Hosted DMARC
The Hosted DMARC page lets you manage your domain's DMARC record through Palisade instead of editing DNS directly. When Hosted DMARC is active, Palisade publishes and maintains the DMARC record on your behalf using a CNAME delegation.
Domain Status
At the top of the page, a status badge indicates the current state:
- Active — Hosted DMARC is live and the CNAME is verified
- Verifying — Palisade is waiting for the CNAME to propagate
- Error — DNS verification failed or the record is misconfigured
- Inactive — Hosted DMARC is not enabled for this domain
DMARC Record
Displays the current DMARC record that Palisade is publishing. For domains using external DNS, a copyable record is shown so you can add it to your provider.
DMARC Policy Control
Adjust your DMARC enforcement level using the policy slider:
- None — monitor only, no enforcement. Use this while reviewing DMARC reports to identify legitimate senders.

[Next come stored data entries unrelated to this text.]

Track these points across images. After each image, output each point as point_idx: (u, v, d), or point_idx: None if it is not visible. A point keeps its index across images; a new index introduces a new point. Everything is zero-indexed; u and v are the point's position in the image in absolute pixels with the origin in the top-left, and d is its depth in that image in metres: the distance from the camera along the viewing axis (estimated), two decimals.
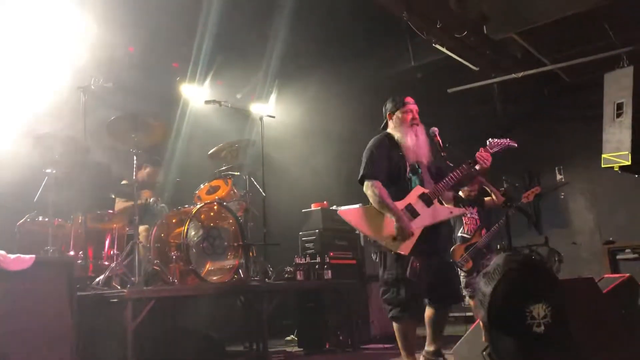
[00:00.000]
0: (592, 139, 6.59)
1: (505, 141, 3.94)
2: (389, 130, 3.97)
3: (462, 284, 5.77)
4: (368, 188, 3.74)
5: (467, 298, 6.06)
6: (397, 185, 3.77)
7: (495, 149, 3.88)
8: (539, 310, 1.52)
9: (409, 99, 3.94)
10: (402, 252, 3.60)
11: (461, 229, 5.77)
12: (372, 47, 8.01)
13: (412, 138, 3.83)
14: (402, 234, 3.60)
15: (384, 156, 3.81)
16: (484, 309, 1.59)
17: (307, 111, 8.34)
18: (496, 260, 1.65)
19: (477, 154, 3.81)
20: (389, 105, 3.99)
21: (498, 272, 1.59)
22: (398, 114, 3.90)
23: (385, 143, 3.88)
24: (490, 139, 3.94)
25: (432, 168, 3.92)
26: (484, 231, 5.58)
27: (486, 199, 5.72)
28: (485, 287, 1.59)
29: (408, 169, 3.79)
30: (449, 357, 3.36)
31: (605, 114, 6.01)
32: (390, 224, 3.64)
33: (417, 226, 3.68)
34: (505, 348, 1.57)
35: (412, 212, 3.70)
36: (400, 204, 3.70)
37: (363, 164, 3.83)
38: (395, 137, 3.87)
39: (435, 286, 3.69)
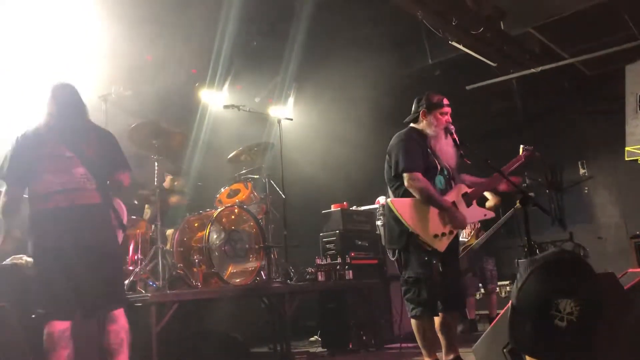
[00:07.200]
0: (614, 132, 6.51)
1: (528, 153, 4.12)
2: (416, 126, 3.90)
3: None
4: (410, 181, 3.64)
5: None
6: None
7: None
8: (566, 305, 1.51)
9: (446, 101, 3.86)
10: (439, 250, 3.61)
11: (462, 232, 5.79)
12: (389, 46, 7.99)
13: (445, 141, 3.80)
14: (458, 223, 3.65)
15: (417, 148, 3.74)
16: (517, 289, 1.60)
17: (324, 112, 8.35)
18: (544, 253, 1.70)
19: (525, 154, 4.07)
20: (425, 103, 3.85)
21: (541, 260, 1.60)
22: (435, 113, 3.81)
23: (415, 137, 3.81)
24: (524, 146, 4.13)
25: (455, 171, 3.92)
26: (482, 233, 5.62)
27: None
28: (524, 271, 1.60)
29: (438, 168, 3.77)
30: (469, 355, 3.34)
31: (628, 106, 5.93)
32: (435, 220, 3.63)
33: None
34: (524, 331, 1.57)
35: None
36: (446, 199, 3.71)
37: (399, 157, 3.71)
38: (427, 135, 3.81)
39: (449, 291, 3.71)
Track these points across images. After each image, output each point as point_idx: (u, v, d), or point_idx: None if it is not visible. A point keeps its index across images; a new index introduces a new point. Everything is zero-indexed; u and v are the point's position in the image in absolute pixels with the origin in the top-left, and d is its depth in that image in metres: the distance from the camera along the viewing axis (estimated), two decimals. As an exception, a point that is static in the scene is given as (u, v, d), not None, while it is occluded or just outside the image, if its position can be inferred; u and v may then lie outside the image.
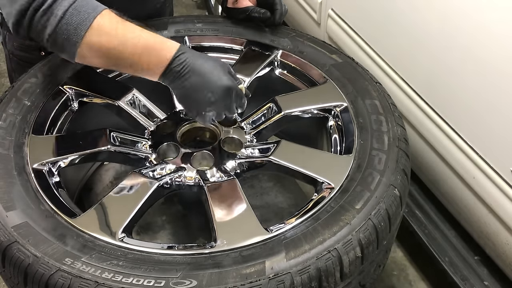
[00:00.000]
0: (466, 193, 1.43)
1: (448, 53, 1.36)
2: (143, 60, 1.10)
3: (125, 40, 1.08)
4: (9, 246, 0.98)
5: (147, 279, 0.92)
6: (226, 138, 1.30)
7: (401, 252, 1.93)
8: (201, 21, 1.61)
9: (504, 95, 1.22)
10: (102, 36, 1.07)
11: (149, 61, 1.10)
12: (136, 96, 1.37)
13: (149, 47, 1.10)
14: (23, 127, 1.23)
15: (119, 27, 1.09)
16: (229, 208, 1.11)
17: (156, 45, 1.11)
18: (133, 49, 1.09)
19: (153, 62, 1.10)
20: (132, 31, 1.10)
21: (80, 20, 1.06)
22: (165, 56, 1.10)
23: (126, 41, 1.08)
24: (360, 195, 1.09)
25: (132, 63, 1.11)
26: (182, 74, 1.10)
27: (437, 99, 1.45)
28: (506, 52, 1.18)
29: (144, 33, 1.11)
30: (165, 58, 1.10)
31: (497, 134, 1.27)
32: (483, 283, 1.43)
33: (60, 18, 1.05)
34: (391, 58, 1.60)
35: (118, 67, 1.18)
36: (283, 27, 1.59)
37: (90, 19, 1.06)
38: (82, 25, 1.06)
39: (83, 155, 1.23)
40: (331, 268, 0.97)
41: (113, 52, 1.09)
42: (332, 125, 1.34)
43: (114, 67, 1.19)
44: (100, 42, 1.08)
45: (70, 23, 1.05)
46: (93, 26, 1.06)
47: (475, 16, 1.26)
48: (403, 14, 1.50)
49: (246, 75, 1.45)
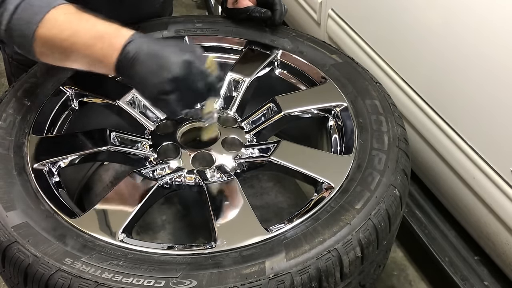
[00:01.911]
0: (466, 193, 1.43)
1: (448, 53, 1.36)
2: (97, 50, 1.03)
3: (77, 30, 1.04)
4: (9, 246, 0.98)
5: (147, 279, 0.92)
6: (226, 138, 1.30)
7: (401, 252, 1.93)
8: (201, 21, 1.61)
9: (504, 95, 1.22)
10: (54, 28, 1.04)
11: (102, 50, 1.03)
12: (136, 96, 1.37)
13: (102, 36, 1.03)
14: (23, 127, 1.23)
15: (73, 18, 1.05)
16: (229, 208, 1.11)
17: (108, 34, 1.04)
18: (85, 40, 1.03)
19: (106, 51, 1.03)
20: (86, 21, 1.05)
21: (32, 14, 1.03)
22: (117, 44, 1.02)
23: (78, 31, 1.04)
24: (360, 195, 1.09)
25: (85, 54, 1.05)
26: (135, 59, 1.01)
27: (437, 99, 1.45)
28: (507, 51, 1.18)
29: (99, 23, 1.05)
30: (117, 46, 1.02)
31: (497, 134, 1.27)
32: (483, 283, 1.43)
33: (11, 13, 1.03)
34: (391, 58, 1.60)
35: (74, 61, 1.09)
36: (283, 27, 1.59)
37: (43, 13, 1.03)
38: (34, 19, 1.03)
39: (83, 155, 1.23)
40: (331, 268, 0.97)
41: (65, 44, 1.04)
42: (332, 125, 1.34)
43: (71, 62, 1.10)
44: (52, 34, 1.04)
45: (22, 18, 1.03)
46: (45, 19, 1.03)
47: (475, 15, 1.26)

- Quarantine — suspicious messages are sent to the recipient's spam folder.
- Reject — unauthorized messages are blocked entirely.
Do not change the policy to quarantine or reject until you have reviewed your Senders List and resolved all authentication issues. Moving to enforcement too early will cause legitimate email to be sent to spam or rejected. See the Locking Down DMARC guide for a safe approach.
Advanced Options
Fine-tune your DMARC configuration:
- Subdomain policy — set a separate policy for subdomains (defaults to inheriting the parent policy)
- Enforcement percentage — control what percentage (0–100%) of failing messages the policy applies to. Start at a low percentage (e.g., 10%) and increase gradually over several days to catch issues before full enforcement.
- Reporting addresses (rua) — email addresses that receive aggregate DMARC reports
- SPF alignment — strict or relaxed alignment mode
- DKIM alignment — strict or relaxed alignment mode
A diff preview shows exactly what will change before you apply updates.
Disabling Hosted DMARC
To stop using Palisade's Hosted DMARC and manage the record yourself:
- Click Disable Hosted DMARC at the bottom of the page.
- Confirm the action in the dialog.
- Remove the CNAME record from your DNS provider and add a standard DMARC TXT record.
Disabling Hosted DMARC without adding a replacement DMARC record to your DNS will leave your domain without a DMARC policy.